The district is known to be tricky to win as over 70 percent of constituents are Hispanic and, in Miami, cultural connection can make a big difference.
“My opponent is an implant. She doesn’t represent anybody...she cannot connect because we have a cultural code that we share…we may speak Spanish, but it goes over and beyond that,” said Salazar, a Cuban-American Miami native who at one time was a contributor to Fox News. “You need to be part of this city in order to know how it works and how it feels and how it vibrates. If not, you can’t connect."
Although the area has become more Democratic through the years, Ros-Lehtinen’s loyal supporters—mostly conservative Cuban-Americans—re-elected her to a fifteenth term in 2016.
“I think identity politics are extremely important in this district…I think speaking Spanish matters and you see Shalala’s team trying to catch up on some of those things,” DePalo said. “But Shalala for sure has connected with Hispanic Democrats in the district who really relate to her on a lot of the issues that she is promoting.”
Democratic strategist Maurizio Passariello said Cuban-American voters are no longer as conservative as they used to be.

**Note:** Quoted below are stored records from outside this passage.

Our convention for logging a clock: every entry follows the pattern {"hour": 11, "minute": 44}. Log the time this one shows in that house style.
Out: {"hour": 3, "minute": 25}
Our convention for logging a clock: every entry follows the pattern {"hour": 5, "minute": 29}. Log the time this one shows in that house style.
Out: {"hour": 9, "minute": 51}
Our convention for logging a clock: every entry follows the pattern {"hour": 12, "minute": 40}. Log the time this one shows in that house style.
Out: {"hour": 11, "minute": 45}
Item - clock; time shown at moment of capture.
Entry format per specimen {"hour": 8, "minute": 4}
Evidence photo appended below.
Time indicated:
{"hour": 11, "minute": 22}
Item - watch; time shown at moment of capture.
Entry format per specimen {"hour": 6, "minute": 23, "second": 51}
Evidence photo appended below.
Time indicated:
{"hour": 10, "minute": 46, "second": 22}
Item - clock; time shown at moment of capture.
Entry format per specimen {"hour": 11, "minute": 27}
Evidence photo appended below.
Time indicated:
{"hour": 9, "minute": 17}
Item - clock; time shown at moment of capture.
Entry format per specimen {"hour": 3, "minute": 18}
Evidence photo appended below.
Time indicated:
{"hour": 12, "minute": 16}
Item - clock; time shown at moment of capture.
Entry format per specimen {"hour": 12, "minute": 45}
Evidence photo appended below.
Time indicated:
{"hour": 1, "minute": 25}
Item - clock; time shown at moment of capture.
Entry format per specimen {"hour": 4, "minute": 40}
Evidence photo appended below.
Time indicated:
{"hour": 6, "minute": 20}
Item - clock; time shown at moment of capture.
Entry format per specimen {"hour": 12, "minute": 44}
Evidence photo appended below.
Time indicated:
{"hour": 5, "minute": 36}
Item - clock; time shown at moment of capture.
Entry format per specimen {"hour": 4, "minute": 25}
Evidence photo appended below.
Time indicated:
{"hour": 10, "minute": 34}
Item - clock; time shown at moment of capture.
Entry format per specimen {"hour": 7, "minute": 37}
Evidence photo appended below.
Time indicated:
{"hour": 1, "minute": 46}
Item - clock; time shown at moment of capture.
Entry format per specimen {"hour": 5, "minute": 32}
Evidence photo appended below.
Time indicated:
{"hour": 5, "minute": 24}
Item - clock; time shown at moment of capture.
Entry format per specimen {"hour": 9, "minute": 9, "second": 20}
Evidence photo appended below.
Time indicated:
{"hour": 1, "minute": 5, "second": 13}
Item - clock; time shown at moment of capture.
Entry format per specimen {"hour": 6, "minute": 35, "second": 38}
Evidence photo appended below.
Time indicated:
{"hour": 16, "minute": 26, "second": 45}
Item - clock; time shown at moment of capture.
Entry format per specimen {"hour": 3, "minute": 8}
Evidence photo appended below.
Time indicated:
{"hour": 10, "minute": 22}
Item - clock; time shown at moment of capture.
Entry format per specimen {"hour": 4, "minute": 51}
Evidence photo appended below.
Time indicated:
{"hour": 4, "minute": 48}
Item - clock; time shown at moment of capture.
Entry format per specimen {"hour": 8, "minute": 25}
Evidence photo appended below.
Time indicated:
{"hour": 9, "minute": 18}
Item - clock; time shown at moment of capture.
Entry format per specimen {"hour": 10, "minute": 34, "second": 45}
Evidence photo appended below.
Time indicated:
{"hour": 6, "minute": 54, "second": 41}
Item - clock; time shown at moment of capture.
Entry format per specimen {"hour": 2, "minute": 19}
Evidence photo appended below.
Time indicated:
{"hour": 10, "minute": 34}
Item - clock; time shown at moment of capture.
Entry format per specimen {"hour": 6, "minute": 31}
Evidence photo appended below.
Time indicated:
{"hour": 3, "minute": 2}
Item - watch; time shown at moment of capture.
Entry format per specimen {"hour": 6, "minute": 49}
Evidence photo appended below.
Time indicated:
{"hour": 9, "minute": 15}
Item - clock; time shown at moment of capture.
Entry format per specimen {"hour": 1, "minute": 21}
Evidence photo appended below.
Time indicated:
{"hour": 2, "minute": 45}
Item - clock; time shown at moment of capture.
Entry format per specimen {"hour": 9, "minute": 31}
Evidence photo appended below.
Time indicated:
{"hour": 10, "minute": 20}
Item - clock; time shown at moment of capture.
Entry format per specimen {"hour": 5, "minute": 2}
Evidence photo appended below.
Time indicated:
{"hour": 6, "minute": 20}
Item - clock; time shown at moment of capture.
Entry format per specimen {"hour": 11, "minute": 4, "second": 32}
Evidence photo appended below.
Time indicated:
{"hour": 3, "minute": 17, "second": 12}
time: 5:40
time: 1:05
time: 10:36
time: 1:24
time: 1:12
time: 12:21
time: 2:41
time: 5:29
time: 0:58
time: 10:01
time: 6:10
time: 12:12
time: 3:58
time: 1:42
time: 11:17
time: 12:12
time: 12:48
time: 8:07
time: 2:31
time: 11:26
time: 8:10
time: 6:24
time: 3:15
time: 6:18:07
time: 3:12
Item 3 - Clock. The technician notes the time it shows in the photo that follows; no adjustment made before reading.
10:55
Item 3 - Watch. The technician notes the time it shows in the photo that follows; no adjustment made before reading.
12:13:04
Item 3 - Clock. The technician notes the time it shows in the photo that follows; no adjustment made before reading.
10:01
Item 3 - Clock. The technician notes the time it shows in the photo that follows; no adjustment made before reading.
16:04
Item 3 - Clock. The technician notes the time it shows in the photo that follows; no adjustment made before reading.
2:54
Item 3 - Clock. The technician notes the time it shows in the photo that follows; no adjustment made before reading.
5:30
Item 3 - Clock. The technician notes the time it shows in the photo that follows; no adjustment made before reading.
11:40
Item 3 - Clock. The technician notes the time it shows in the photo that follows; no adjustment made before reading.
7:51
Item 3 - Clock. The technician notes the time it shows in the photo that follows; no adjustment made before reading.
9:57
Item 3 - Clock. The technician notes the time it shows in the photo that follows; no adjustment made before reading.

“It’s a very Hispanic district, but the problem is that once Hispanics begin to integrate and no longer consume Hispanic media or don’t speak Spanish in their daily lives at home, they begin to act more like the general voters in the population,” he said. “So, although there is a significant Hispanic component to this, they’re not necessarily moved because a candidate is of one ethnicity over another.”
Democrats said they are not worried about Salazar. They believe Shalala has a strong chance at picking up the seat.
“Washington’s unpopular agenda has forced Republicans to play defense across the country, making this open seat a top pick up opportunity for Democrats," said Cole Leiter, a spokesperson for the Democratic Congressional Campaign Committee. " And the matchup between Donna Shalala, a proven, independent leader who has made health care more affordable for millions of Americans, against a Republican whose loyalty is to President Trump and not South Florida, gives working families in Miami a stark choice this November.”
Both candidates have been endorsed by prominent political names—Shalala by Hillary Clinton and Salazar by the retiring congresswoman herself.
In a statement to Fox News, a spokesperson for the National Republican Congressional Committee, or NRCC, said, “We couldn’t be more pleased with the striking contrast between Donna Shalala and Maria Elvira Salazar…We are working closely with the Salazar campaign and are excited about our chances to keep this seat in our column. In a district that Clinton won by 20 points, this is shaping up to be a devastating loss for Democrats.”
DePalo said Hispanics will be the wildcard in a district that is one-third Republican, one-third Democratic and one-third independent.
Early voting for the midterm elections in Miami-Dade County begins October 22.